● Your instructions
Copy out the data so that nothing differs from the original.

:: Entries shown

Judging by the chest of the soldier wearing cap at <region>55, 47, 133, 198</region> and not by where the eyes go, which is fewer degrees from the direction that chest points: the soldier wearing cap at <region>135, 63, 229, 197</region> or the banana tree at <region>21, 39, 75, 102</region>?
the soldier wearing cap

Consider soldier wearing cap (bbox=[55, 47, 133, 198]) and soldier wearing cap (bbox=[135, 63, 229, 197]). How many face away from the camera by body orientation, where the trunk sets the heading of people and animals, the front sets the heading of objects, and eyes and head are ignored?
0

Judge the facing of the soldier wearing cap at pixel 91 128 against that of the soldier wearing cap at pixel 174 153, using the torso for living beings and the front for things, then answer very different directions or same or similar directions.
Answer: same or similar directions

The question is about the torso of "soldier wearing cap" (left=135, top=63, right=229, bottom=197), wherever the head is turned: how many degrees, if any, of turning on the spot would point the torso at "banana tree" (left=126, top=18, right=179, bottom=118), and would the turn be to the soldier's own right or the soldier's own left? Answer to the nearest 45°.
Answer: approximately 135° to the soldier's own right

::::

● Solution to this exercise
Judging by the chest of the soldier wearing cap at <region>55, 47, 133, 198</region> and not by where the eyes go, which is fewer degrees from the direction that chest points: the soldier wearing cap at <region>135, 63, 229, 197</region> or the banana tree at <region>21, 39, 75, 102</region>?
the soldier wearing cap

Consider soldier wearing cap (bbox=[55, 47, 133, 198]) and soldier wearing cap (bbox=[135, 63, 229, 197]). How many face away from the camera by body orientation, where the trunk sets the heading of people and animals, the front sets the heading of objects, and eyes and head are ignored?
0

Judge the facing of the soldier wearing cap at pixel 91 128 against that of the soldier wearing cap at pixel 174 153, using the torso for living beings and the front for things, then answer very different directions or same or similar directions.
Answer: same or similar directions

The question is about the torso of "soldier wearing cap" (left=135, top=63, right=229, bottom=197), wherever the head is turned: how many degrees, if any, of turning on the spot would point the torso at "banana tree" (left=126, top=18, right=179, bottom=118), and would the turn be to the soldier's own right or the soldier's own left? Answer to the nearest 45°.
Answer: approximately 135° to the soldier's own right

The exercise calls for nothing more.